EXCERPT TO READ
:::::
What would it take for you to end the marriage? To believe in yourself enough to know that you don't need your so called husband in your life. To know that you deserve better. To know that the fault is in him, not you?


----------



## AndreaZ (Dec 16, 2012)

i have gone through the same thing, you are still emotionally attached to him, and are suffering the effects of rejection. it appears he has detached from you, and sometimes they use passive aggressive techniques to push us away as they do not want to be the ones who end it, although they already have. the more clingy we are, the less we appeal to them.


----------



## changednow (Dec 2, 2012)

AndreaZ said:


> i have gone through the same thing, you are still emotionally attached to him, and are suffering the effects of rejection. it appears he has detached from you, and sometimes they use passive aggressive techniques to push us away as they do not want to be the ones who end it, although they already have. the more clingy we are, the less we appeal to them.


That is the really "crazy" thing. I was never clingy before this. I was always pretty independent and strong...I didn't need coddling. This is probably what he was attracted to in her, her never ending neediness. I told him during this that he wanted to play hero. She was a 35 year old single mother, still living with her mother, new at his job. She was also a hot mess, her family problems and problems with her x were like a Lifetime movie. I believe that he got adoration and gratitude, recognition for being the hero. I was a grown up woman, I didn't need him like that. I admit that part of our problem was me being too independent. I failed to show him that I did need him in my life. But I will never blame myself for his choice, He choose to let a stranger into our marriage. If he felt I was lacking in some way, his job as my partner was to let me know and talk to me. 

Even though this post is about what I did wrong and regret, I feel I did some things right. The thing I feel that got the fire lit under him was telling him to get out the day I found out about the fireplace. I let him stay under 2 conditions, 1. All contact other than work ended 2. He write to her and tell her so. I saw the text. I didn't really know anything about 180 but I knew that is what had to happen for us to move forward.
:::::
QUESTIONS TO ANSWER
(a) In the forum thread, what two conditions did changednow set for letting him stay?
(b) Copy word for word the stretch of the forum thread from "## AndreaZ (Dec" through "(Dec 2, 2012)".

Collection entries:
:::::
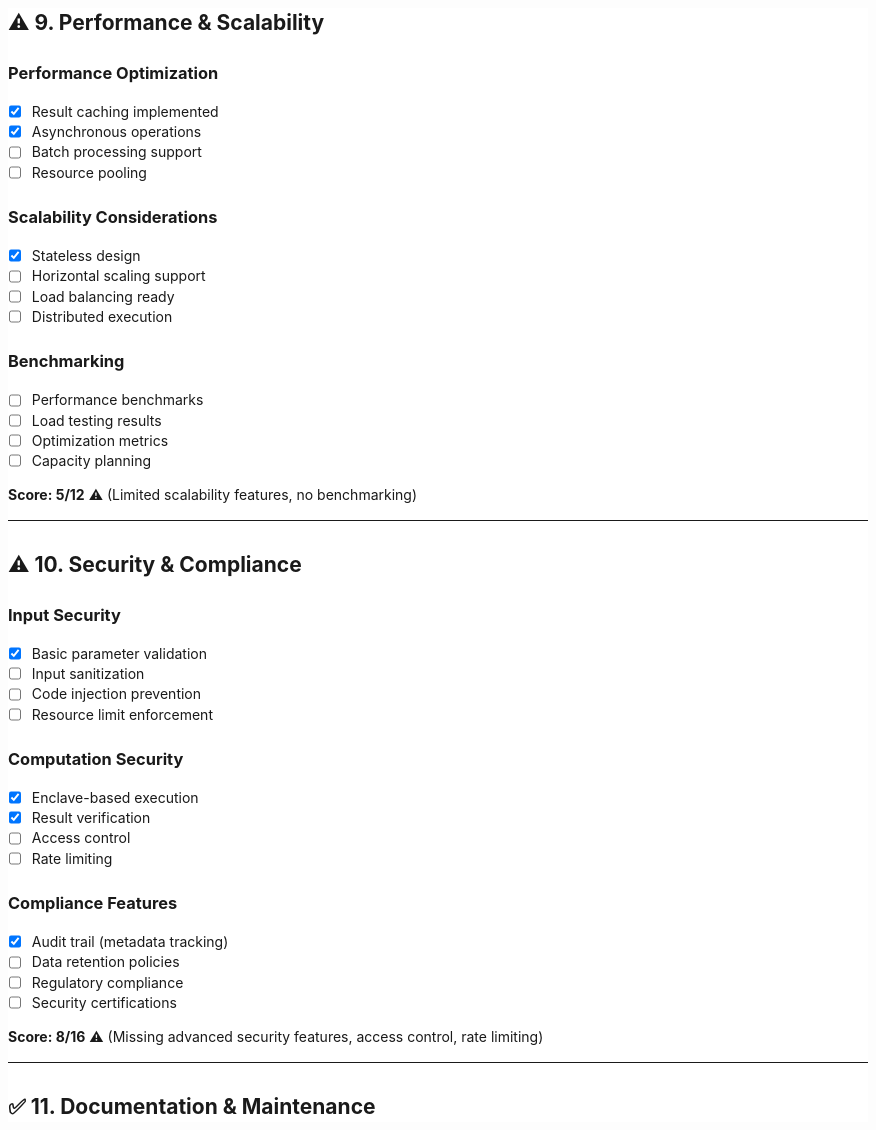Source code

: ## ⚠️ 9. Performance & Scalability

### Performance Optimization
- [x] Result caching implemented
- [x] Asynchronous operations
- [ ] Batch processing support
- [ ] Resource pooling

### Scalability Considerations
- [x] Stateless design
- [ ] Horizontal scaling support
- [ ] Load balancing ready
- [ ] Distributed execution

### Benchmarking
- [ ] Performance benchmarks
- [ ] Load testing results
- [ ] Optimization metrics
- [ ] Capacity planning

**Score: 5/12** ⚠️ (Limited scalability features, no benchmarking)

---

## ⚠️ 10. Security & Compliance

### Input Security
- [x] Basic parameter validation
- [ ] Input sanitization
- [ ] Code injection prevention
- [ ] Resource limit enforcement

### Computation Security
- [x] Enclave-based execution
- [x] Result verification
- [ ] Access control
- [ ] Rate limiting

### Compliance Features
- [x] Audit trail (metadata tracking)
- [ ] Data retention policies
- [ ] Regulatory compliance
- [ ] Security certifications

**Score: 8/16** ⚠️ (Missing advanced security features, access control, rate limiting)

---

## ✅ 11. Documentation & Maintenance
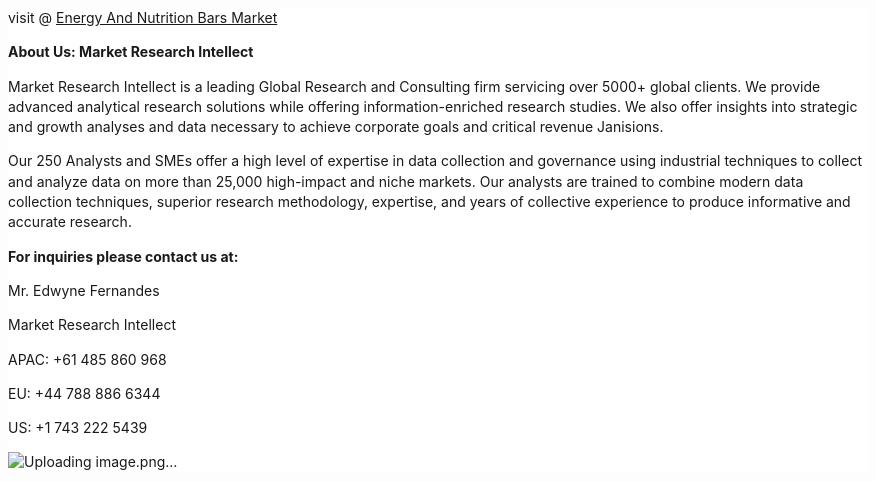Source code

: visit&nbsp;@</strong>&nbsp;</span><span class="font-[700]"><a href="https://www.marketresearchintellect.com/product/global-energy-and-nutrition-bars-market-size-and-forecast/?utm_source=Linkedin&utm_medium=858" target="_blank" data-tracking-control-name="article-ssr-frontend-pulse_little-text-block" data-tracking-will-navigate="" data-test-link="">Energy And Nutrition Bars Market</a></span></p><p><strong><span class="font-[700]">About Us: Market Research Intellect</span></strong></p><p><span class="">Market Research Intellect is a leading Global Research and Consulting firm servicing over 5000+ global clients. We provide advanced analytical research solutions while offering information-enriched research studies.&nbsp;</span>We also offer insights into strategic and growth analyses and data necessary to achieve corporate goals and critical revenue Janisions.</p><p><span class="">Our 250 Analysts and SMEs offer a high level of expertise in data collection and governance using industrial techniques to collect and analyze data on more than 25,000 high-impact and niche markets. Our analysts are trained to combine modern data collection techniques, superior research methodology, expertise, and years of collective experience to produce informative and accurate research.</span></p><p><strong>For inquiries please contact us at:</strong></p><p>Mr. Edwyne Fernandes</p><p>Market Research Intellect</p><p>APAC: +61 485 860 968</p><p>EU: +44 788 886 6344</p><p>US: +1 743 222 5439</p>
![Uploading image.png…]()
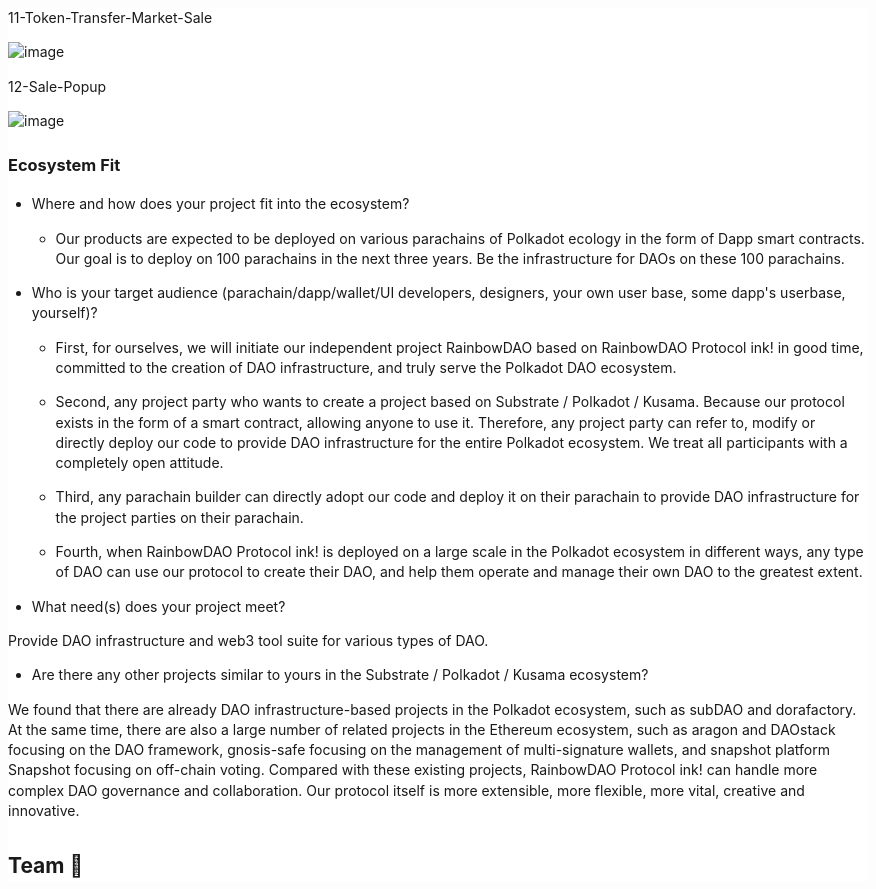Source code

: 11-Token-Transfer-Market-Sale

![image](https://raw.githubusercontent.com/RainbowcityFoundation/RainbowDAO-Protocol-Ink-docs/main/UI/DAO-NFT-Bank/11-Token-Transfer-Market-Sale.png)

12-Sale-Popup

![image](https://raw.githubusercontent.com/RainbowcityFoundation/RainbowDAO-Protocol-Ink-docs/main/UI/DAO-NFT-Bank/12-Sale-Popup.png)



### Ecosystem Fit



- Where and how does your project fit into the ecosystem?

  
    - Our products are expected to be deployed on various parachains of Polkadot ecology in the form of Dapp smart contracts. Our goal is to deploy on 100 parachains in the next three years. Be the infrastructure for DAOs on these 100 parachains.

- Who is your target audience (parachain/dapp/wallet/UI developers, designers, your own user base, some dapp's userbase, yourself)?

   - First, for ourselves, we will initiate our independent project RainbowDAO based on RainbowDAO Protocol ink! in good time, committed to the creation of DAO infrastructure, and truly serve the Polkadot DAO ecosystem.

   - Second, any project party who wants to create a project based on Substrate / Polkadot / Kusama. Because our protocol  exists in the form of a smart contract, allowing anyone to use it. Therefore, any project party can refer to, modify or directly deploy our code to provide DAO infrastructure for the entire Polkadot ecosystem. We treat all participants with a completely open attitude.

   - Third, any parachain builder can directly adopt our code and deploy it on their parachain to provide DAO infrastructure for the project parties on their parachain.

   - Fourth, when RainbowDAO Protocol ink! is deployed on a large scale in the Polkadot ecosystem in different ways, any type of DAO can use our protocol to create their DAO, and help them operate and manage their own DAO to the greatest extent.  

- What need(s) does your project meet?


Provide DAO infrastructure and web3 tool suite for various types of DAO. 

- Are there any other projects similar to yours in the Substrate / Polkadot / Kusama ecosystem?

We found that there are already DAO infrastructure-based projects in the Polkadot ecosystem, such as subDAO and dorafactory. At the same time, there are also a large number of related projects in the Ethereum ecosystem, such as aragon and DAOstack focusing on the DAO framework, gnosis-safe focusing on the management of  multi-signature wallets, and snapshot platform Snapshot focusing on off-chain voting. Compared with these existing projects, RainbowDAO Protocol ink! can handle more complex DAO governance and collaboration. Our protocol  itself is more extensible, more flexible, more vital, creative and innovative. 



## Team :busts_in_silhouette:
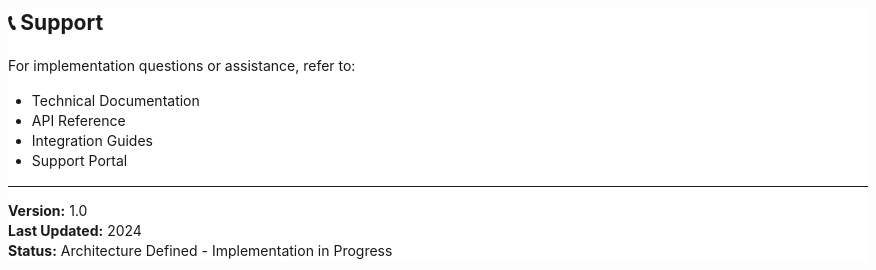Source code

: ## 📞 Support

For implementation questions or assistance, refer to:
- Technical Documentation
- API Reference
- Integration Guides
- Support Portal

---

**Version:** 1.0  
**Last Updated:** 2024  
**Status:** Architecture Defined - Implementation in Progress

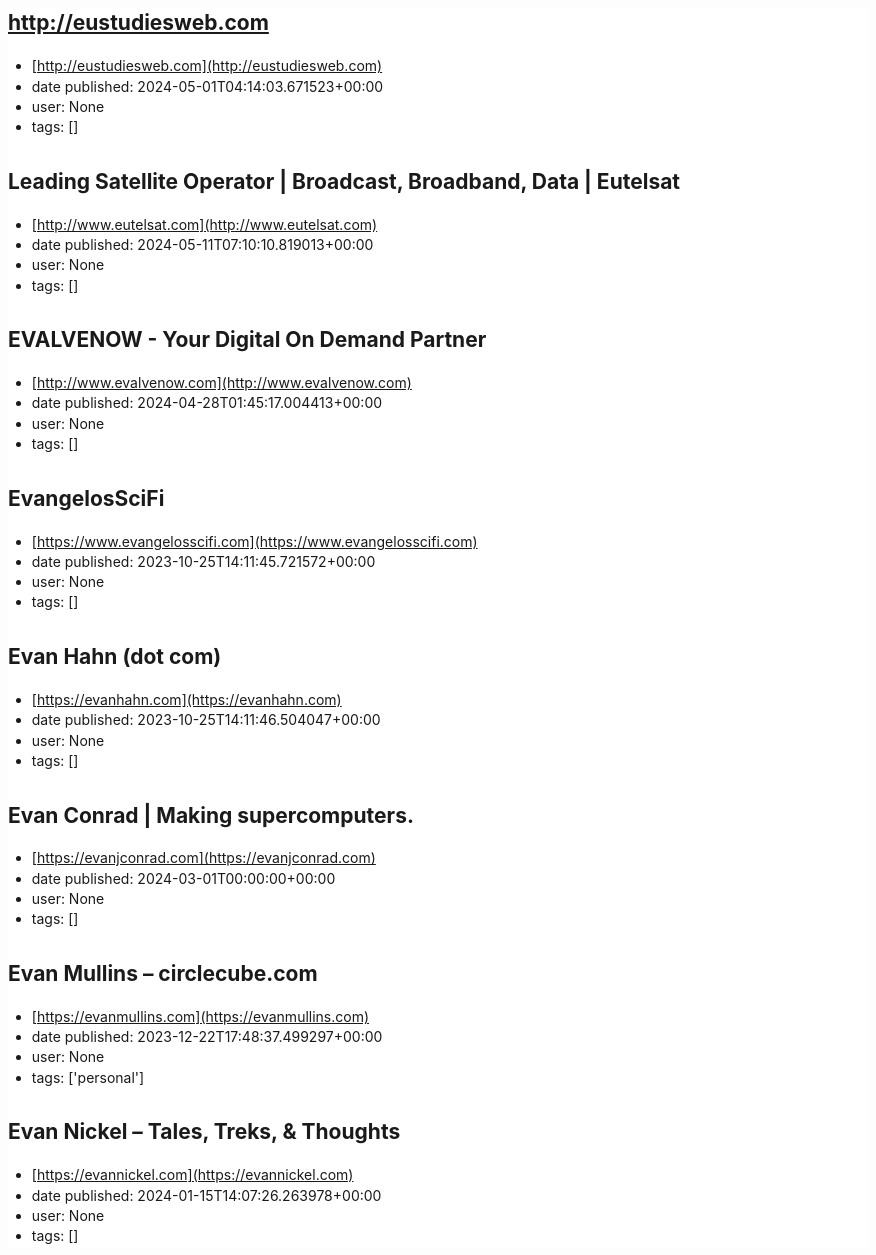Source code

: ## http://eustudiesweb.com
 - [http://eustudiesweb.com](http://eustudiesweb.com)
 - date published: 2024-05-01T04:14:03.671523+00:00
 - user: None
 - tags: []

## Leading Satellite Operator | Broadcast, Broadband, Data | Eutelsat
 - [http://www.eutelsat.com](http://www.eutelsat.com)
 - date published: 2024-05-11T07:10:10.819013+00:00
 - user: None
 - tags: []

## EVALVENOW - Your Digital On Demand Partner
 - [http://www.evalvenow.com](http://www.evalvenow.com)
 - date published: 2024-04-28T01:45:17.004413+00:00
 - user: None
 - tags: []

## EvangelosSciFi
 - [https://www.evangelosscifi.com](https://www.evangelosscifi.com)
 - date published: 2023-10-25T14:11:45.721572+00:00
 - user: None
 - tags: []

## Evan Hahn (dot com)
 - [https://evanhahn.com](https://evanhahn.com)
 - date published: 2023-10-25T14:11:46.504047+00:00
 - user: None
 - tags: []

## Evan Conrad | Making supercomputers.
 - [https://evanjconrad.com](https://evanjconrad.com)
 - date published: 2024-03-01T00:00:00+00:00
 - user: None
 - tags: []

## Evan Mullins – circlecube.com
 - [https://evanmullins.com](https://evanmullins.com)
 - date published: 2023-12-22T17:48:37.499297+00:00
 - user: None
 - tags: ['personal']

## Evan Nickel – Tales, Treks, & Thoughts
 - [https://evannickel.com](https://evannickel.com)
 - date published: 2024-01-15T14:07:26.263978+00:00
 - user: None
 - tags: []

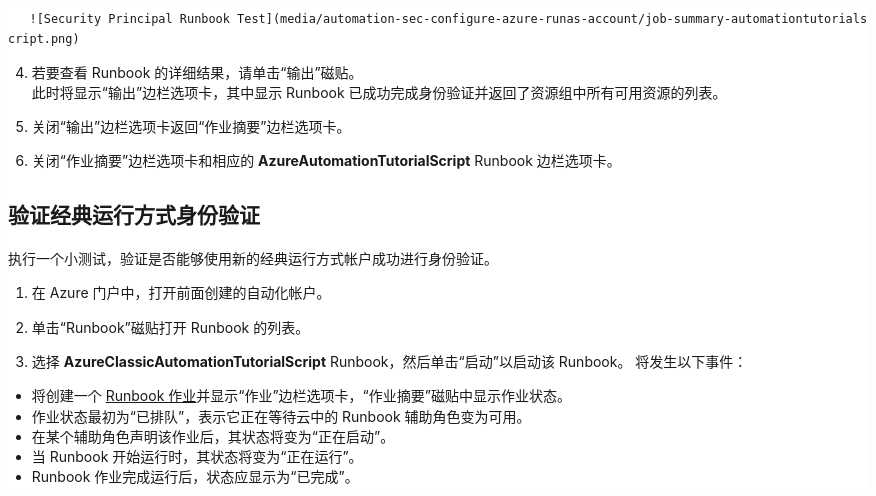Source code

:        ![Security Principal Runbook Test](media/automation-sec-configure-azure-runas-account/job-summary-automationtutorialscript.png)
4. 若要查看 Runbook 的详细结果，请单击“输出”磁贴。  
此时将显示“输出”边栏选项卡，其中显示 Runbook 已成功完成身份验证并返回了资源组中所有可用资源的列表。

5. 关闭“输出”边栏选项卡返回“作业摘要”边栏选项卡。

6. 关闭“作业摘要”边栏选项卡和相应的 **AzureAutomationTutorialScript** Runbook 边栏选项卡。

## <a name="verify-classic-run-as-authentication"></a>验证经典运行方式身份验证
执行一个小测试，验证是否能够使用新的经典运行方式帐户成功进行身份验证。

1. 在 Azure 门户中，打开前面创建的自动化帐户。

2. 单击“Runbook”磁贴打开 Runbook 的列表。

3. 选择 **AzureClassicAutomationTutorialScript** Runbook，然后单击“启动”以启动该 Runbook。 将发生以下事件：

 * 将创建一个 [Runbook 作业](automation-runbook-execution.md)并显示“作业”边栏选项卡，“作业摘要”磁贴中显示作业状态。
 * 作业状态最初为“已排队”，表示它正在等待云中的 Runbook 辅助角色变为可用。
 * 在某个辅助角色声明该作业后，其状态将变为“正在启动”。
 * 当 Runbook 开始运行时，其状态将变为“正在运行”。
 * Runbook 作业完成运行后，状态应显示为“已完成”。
:::::
SOLVED TASKS
(a) All contact other than work had to end, and he had to write to her and tell her so.

(b)
## AndreaZ (Dec 16, 2012)

i have gone through the same thing, you are still emotionally attached to him, and are suffering the effects of rejection. it appears he has detached from you, and sometimes they use passive aggressive techniques to push us away as they do not want to be the ones who end it, although they already have. the more clingy we are, the less we appeal to them.


----------



## changednow (Dec 2, 2012)